Integrating 2^x * e^x and Tips for Solving the Integral

[jaykeegan]

I'm wondering how to integrate something of the form 2^x * e^x.


I tried using integration by parts, ∫u dv = v*u - ∫v du. The problem is no matter which term I choose to integrate and which to differentiate, the final solution still has an integral with a product of terms in the form (2^x) and (e^x). (∫2^x = 2^x / ln2 and (2^x)' = 2^x * ln2).

 

[haruspex]

Rewrite as e^u, where u is a function of x.

 

[Dick]

I'm wondering how to integrate something of the form 2^x * e^x.

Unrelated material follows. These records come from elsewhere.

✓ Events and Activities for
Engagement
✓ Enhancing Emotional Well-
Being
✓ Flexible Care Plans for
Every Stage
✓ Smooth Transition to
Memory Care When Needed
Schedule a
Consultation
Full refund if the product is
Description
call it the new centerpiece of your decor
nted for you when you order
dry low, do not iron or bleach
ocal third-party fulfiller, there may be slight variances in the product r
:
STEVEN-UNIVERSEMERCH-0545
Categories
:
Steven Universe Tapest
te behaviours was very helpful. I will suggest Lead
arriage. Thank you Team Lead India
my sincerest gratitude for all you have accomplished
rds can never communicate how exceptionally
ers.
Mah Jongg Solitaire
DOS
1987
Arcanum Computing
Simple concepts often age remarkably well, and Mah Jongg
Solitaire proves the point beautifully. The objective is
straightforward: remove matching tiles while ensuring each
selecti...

I tried using integration by parts, ∫u dv = v*u - ∫v du. The problem is no matter which term I choose to integrate and which to differentiate, the final solution still has an integral with a product of terms in the form (2^x) and (e^x). (∫2^x = 2^x / ln2 and (2^x)' = 2^x * ln2).

$2^x=e^{log(2) x}$.

 

[jaykeegan]

Ah okay thanks people. Both of these methods will simplify it. It's been so long since I've had to do calculus, haha. Forgotten all the different ways of looking at an expression.

 

[PeroK]

I found this quotation from Laplace, which you might like:

"Nature laughs at the difficulties of integration."